I can’t believe I’m doing this… editing bad language out of my YA novel and novella.
The suggestion came from the least likely person: my husband who doesn’t give a flying fig about cuss words.
He read the first chapter of my novel and called the profanity a “turn off.”
It irked me, mostly because it followed his comment (with wrinkled nose) that my book wasn’t really his style.
I’ve always been able to handle feedback from critique partners, but for some reason I had trouble swallowing Seb’s honest opinion. Probably because critique partners tell you what works and what doesn’t while “not my style” flat out says, “I don’t like it.”
“Of course it’s not your style. Are you a teenage girl?” As far as the language I said, “I hear teenagers talk like this all the time.”
“Doesn’t mean I want to read it,” Seb answered.
After a night’s (non)rest I mulled over the cussing and think Seb might have a point.
I love cursing, but don’t particularly enjoy hearing it from kids.
C.C. Hunter, who wrote the Shadow Falls series, uses “crappers” in her books and it sounds really cute.

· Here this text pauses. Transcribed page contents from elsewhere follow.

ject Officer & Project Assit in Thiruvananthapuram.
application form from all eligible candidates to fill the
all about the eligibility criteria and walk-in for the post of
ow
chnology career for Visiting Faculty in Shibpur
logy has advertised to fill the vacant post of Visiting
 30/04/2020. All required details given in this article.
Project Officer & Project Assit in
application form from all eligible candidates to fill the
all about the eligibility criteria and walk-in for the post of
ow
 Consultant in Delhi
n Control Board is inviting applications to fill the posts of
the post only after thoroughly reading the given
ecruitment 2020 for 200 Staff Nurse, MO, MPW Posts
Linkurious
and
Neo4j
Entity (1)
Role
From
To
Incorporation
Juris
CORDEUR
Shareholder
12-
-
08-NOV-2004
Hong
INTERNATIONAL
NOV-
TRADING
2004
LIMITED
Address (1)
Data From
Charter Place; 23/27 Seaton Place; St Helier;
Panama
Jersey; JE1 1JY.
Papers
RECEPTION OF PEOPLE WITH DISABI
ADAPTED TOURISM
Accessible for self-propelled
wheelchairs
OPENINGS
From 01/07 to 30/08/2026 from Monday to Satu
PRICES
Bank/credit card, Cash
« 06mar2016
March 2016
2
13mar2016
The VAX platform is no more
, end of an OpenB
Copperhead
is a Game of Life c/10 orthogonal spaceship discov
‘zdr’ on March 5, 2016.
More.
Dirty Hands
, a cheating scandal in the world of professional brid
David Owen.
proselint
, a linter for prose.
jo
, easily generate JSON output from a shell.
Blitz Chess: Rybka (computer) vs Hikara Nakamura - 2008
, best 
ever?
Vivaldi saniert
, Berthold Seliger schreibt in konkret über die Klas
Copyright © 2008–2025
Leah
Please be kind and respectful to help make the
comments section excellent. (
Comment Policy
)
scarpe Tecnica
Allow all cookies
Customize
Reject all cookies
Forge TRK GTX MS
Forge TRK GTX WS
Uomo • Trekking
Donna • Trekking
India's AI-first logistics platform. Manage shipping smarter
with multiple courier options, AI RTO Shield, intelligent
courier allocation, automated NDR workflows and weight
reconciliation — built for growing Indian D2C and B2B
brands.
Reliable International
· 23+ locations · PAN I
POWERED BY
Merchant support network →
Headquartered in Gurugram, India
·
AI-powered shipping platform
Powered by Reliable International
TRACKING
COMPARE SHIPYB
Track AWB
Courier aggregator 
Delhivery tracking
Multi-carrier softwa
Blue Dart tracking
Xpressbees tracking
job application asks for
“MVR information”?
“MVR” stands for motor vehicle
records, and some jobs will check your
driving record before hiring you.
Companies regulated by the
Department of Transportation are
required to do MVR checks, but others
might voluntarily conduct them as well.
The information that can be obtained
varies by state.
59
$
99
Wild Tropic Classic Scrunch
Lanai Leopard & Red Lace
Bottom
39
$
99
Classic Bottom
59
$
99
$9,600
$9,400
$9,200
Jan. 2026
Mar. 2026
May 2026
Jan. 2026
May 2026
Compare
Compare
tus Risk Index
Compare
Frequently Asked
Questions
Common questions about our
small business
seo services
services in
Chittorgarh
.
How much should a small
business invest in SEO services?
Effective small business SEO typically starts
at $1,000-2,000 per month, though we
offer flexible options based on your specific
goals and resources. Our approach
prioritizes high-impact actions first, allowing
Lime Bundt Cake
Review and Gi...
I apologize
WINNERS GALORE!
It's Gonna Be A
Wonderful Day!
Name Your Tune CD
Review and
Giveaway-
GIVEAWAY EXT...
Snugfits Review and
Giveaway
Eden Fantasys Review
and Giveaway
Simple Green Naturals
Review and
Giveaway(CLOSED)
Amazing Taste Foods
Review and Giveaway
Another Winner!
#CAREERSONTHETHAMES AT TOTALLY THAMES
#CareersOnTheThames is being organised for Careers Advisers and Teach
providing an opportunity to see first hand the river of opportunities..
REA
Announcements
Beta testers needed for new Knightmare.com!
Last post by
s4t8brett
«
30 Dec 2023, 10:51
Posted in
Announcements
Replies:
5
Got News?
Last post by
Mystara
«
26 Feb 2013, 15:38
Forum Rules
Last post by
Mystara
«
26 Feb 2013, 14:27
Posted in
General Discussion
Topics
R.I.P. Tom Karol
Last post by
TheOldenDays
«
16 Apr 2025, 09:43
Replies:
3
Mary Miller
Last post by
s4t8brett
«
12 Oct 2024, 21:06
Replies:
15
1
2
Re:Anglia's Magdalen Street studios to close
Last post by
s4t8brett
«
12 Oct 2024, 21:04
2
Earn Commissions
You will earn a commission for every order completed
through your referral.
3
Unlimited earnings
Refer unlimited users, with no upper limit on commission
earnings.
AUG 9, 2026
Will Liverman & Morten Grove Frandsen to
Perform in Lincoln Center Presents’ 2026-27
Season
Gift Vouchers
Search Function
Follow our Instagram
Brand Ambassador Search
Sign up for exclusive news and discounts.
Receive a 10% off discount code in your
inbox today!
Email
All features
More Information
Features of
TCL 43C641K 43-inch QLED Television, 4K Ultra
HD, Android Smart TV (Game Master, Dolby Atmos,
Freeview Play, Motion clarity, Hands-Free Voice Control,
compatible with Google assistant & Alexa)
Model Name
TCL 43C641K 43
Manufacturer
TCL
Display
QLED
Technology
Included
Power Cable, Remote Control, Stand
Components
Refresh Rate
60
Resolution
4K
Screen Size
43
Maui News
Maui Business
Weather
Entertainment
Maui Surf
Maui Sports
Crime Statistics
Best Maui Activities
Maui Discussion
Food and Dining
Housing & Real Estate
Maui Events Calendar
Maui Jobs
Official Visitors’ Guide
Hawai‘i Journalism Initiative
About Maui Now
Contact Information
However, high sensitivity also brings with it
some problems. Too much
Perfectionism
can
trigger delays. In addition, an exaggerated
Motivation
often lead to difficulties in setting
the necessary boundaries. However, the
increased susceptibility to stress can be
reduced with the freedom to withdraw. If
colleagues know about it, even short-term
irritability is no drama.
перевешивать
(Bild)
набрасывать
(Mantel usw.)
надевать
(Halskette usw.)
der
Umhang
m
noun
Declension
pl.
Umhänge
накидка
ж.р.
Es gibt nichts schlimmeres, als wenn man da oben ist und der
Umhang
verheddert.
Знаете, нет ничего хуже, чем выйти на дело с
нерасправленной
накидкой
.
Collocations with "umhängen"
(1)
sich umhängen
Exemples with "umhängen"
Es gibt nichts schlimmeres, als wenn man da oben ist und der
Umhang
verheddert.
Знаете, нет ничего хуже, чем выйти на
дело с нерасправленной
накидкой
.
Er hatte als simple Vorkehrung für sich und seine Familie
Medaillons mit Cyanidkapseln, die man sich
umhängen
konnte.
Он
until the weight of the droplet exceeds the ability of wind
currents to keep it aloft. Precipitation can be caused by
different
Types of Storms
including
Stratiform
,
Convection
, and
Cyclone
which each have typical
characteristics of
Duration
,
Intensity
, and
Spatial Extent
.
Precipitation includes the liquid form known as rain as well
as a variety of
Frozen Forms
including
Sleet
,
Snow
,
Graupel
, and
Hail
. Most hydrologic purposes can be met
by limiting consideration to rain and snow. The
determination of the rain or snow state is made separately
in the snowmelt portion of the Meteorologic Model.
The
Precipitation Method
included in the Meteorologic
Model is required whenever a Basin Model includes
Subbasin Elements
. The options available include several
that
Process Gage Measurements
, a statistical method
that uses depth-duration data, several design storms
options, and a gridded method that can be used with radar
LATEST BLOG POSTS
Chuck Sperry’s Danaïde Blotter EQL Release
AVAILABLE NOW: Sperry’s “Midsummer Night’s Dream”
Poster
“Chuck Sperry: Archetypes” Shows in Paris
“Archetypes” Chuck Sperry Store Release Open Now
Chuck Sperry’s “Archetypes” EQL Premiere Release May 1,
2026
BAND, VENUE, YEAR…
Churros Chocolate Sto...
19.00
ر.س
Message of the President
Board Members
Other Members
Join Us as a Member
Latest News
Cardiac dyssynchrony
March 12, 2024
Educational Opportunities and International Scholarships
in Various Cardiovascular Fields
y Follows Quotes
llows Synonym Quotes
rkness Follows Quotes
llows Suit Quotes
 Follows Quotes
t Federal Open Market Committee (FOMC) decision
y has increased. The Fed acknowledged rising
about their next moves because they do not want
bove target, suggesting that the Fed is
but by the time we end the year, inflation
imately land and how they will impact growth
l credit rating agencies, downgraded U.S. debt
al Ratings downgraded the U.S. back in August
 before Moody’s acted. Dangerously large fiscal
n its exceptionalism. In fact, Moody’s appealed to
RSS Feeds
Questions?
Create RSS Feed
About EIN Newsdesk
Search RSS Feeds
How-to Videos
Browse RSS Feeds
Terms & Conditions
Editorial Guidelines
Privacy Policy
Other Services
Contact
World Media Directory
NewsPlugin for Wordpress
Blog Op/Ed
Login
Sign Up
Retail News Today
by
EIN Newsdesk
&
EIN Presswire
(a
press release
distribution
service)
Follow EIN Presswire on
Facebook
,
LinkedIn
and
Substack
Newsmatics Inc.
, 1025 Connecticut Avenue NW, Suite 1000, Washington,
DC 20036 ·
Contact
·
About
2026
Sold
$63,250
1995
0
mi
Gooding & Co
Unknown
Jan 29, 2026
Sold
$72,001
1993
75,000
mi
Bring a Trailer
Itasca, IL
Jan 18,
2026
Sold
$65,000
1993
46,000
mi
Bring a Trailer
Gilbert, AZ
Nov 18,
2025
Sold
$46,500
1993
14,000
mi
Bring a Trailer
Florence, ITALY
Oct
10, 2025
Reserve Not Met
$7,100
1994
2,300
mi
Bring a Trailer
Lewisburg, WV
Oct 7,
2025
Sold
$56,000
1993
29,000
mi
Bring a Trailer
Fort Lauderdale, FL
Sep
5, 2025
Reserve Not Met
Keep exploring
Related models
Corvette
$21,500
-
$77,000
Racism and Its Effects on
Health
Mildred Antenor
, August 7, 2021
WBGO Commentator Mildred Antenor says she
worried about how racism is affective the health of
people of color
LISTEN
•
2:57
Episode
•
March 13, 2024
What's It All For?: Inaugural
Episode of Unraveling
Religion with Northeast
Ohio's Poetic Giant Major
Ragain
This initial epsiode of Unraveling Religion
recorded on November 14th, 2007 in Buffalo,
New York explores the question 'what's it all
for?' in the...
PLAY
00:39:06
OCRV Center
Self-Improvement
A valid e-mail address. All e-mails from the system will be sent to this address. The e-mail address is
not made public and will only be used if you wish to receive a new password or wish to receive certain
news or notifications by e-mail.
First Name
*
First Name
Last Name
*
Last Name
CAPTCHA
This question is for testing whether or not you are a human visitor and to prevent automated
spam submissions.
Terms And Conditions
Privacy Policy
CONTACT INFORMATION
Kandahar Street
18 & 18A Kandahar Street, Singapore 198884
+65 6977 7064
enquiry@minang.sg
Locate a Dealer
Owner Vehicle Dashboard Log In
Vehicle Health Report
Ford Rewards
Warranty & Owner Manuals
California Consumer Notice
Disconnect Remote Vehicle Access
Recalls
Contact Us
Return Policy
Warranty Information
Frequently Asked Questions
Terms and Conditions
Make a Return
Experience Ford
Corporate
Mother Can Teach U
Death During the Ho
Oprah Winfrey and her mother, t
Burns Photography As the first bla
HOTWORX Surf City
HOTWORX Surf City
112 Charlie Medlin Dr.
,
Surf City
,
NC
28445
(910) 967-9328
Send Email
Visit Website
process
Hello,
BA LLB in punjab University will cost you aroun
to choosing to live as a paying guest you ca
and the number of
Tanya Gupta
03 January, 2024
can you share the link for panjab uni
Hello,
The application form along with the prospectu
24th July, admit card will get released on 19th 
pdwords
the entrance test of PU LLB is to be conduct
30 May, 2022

Stacey Wallace Benefiel, author of the Zellie WellsTrilogy, offered helpful advice. She said the language was more noticeable in my novella for our Death by Chocolate anthology. (Add it to your bookshelf at goodreads!) “I guess since the story is shorter, it’s more blatant.”
I dropped the first f-bomb on page one. Stacey suggested removing the opening curse. “Over the course of a novel, I’d say I wouldn’t even notice it.”
I liked her advice that my adult character (Adrian, 22) could cuss all he wants – he’s an adult.
“I have cuss words in my YA novels, more than some people are used to and I have gotten some weird reviews because of it...but that's how kids talk, most kids I think. I've always had a potty mouth, so it doesn’t bother me.”